══ Listed entries
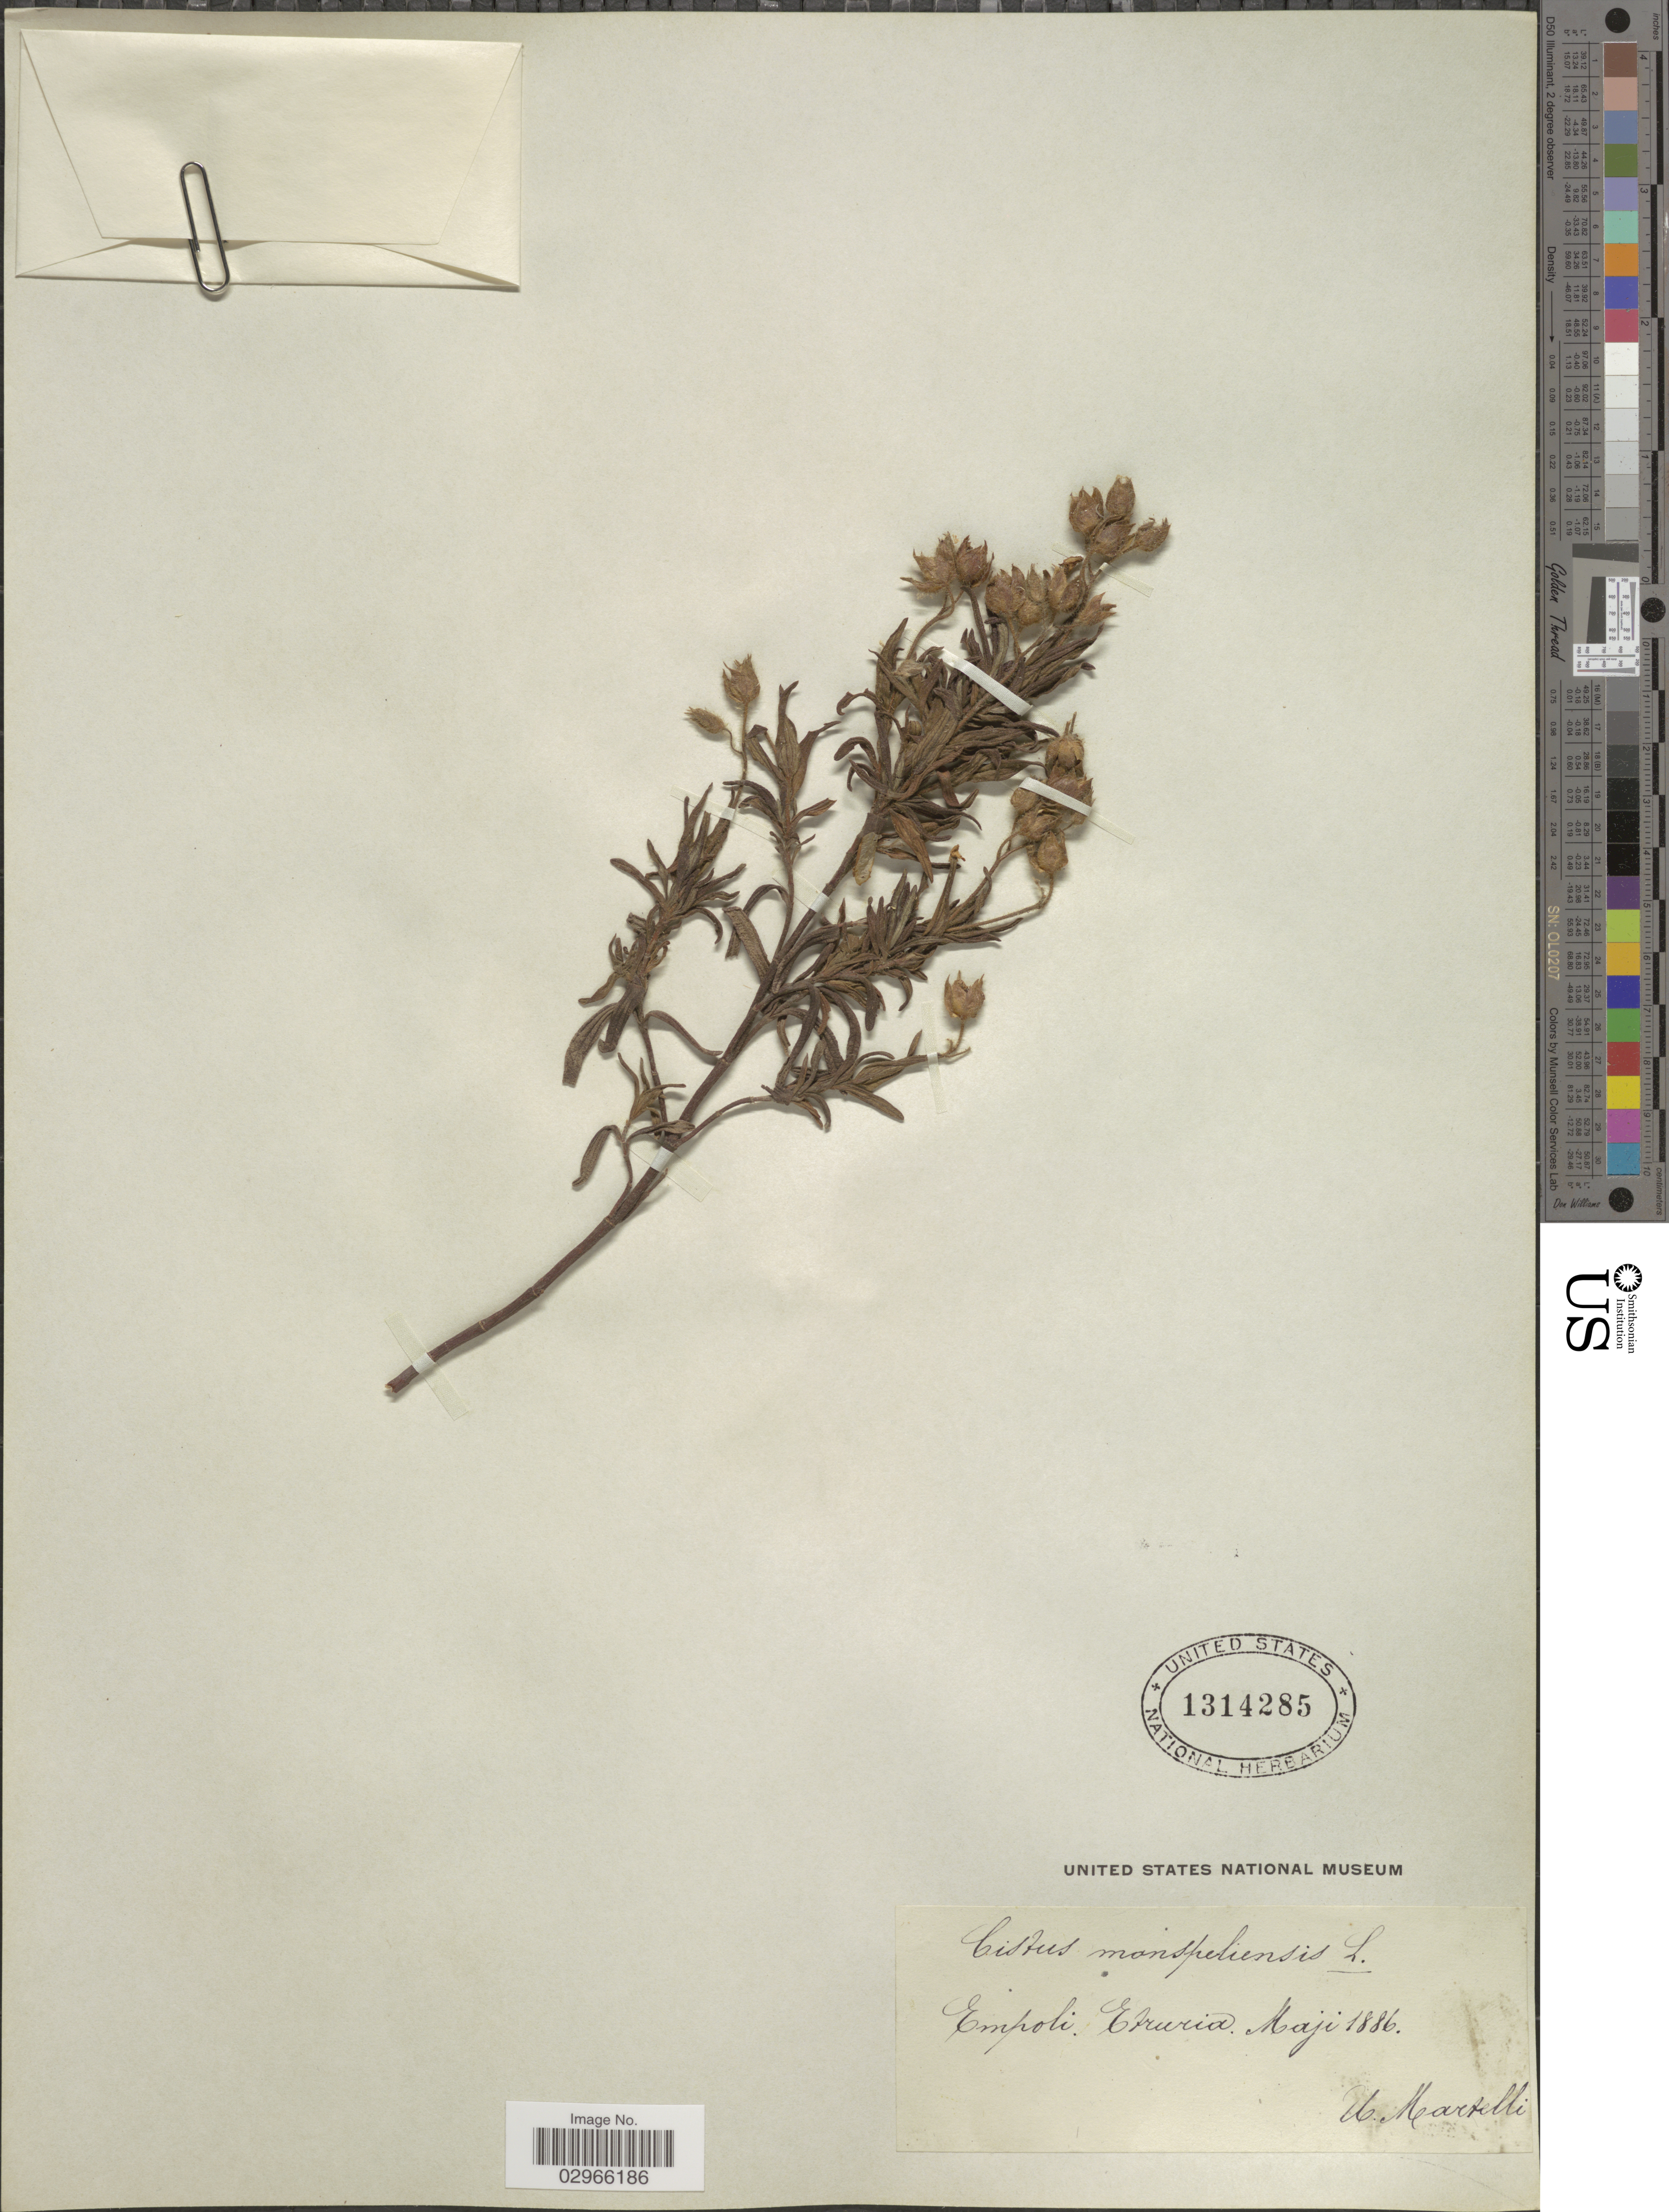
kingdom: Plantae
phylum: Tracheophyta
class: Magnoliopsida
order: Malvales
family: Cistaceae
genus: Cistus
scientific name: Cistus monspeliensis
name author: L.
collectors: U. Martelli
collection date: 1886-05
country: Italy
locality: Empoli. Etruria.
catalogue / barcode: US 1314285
════
● Requirements: Rewrite the rows as a JSON list of strings, starting at the line that contains "scientific name: Cistus monspeliensis" and continuing through the end of the rows. Give one string per line and leave out any blank lines.

● Exercise solution:
[
  "scientific name: Cistus monspeliensis",
  "name author: L.",
  "collectors: U. Martelli",
  "collection date: 1886-05",
  "country: Italy",
  "locality: Empoli. Etruria.",
  "catalogue / barcode: US 1314285"
]